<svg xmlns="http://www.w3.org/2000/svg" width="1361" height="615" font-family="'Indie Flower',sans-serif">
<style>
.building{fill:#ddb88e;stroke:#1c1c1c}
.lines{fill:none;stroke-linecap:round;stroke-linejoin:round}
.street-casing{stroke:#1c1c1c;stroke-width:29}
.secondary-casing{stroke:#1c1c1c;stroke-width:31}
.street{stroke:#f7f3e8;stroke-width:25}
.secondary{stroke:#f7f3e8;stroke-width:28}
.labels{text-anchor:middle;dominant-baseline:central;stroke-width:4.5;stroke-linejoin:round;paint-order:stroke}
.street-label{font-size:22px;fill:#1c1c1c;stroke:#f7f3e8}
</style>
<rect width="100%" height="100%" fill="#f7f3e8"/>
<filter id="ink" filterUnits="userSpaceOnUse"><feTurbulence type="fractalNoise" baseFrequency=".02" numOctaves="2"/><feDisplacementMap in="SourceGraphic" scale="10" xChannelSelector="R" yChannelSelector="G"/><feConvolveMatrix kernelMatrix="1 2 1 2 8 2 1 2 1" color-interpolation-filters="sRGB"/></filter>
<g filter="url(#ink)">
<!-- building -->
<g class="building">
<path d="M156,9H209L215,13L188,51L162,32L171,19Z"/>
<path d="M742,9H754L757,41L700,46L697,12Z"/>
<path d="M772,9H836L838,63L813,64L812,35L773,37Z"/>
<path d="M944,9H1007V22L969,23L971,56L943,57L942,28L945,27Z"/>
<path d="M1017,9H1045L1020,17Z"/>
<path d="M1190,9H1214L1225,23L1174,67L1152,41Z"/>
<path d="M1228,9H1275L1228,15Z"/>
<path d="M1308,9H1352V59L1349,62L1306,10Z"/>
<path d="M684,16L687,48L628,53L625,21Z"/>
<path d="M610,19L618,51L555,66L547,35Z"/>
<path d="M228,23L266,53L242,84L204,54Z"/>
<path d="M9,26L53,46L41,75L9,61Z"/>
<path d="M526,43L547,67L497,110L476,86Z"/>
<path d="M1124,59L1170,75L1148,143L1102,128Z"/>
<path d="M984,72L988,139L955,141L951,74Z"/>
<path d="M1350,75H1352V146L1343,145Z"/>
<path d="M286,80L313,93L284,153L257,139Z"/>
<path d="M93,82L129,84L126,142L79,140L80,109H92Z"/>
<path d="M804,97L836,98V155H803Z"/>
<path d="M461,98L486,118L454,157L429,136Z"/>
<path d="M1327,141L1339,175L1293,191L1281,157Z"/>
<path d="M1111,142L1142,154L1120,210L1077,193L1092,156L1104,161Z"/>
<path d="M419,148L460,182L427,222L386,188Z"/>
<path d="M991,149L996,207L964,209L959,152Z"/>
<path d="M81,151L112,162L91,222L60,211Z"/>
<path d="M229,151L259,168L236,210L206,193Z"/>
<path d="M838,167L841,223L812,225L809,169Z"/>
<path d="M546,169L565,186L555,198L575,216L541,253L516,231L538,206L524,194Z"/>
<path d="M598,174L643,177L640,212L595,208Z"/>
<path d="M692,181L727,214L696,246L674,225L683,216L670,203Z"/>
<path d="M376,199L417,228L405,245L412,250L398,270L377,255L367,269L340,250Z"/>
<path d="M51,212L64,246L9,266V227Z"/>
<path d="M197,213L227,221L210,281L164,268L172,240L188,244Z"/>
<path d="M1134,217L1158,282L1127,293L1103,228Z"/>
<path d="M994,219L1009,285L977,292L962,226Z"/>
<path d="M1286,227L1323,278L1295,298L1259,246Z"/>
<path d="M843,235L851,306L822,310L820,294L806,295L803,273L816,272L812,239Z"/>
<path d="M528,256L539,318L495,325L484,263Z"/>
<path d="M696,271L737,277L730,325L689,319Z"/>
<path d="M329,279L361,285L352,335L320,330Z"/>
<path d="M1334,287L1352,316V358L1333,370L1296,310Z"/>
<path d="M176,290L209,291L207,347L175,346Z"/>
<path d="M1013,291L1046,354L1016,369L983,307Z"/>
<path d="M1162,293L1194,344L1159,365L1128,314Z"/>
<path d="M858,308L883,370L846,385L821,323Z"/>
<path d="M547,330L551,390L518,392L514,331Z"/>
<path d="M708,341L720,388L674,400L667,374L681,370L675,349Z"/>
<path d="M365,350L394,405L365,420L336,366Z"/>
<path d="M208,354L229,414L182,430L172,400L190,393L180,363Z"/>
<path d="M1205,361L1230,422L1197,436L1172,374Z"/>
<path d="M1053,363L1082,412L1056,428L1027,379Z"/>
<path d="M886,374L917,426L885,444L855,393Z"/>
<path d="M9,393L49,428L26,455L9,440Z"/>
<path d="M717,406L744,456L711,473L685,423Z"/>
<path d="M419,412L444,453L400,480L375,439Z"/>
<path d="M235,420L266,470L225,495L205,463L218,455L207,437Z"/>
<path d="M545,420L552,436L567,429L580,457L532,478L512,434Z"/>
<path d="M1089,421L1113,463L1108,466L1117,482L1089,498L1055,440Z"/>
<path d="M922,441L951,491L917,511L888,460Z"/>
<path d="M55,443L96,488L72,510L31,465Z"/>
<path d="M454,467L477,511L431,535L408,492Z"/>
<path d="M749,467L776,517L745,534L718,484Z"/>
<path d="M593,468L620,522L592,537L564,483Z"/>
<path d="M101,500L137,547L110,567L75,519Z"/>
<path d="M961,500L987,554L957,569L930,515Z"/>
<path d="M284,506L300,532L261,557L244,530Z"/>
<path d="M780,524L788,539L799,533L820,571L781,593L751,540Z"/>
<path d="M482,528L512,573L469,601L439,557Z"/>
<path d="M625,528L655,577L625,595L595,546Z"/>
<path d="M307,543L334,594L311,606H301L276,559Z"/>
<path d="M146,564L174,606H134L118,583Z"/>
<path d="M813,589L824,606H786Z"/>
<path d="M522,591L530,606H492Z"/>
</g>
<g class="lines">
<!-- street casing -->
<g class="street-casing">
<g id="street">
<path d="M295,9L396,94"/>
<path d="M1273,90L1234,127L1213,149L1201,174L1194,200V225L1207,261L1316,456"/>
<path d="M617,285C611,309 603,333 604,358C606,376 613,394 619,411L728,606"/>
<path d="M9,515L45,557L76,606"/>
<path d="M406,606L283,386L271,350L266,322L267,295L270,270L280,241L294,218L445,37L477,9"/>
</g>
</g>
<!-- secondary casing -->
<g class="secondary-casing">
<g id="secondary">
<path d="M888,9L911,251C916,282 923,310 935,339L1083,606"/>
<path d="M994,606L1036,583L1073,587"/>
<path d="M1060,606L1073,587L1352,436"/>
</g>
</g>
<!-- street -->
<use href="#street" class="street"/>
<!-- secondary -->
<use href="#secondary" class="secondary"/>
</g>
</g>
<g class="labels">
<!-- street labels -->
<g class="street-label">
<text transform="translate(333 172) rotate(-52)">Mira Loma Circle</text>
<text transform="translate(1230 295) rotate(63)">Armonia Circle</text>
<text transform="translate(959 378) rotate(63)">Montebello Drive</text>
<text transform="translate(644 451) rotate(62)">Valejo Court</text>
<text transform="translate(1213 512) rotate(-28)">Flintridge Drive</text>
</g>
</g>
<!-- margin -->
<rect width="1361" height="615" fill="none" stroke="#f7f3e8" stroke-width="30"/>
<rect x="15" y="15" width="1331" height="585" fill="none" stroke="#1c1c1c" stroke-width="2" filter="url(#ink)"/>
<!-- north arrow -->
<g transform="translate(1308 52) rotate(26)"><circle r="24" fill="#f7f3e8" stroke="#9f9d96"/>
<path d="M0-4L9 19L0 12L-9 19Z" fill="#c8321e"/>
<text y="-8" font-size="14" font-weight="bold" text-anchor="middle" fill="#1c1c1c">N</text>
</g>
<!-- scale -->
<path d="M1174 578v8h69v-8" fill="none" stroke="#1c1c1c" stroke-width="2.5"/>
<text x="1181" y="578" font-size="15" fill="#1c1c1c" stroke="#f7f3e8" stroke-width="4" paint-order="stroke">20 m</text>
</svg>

--

* _HOW TO COMPLETE THIS TASK_: Task for the records above: copy every line in which the word "lines" occurs.

* _RESULT OF THE EXERCISE_:
.lines{fill:none;stroke-linecap:round;stroke-linejoin:round}
<g class="lines">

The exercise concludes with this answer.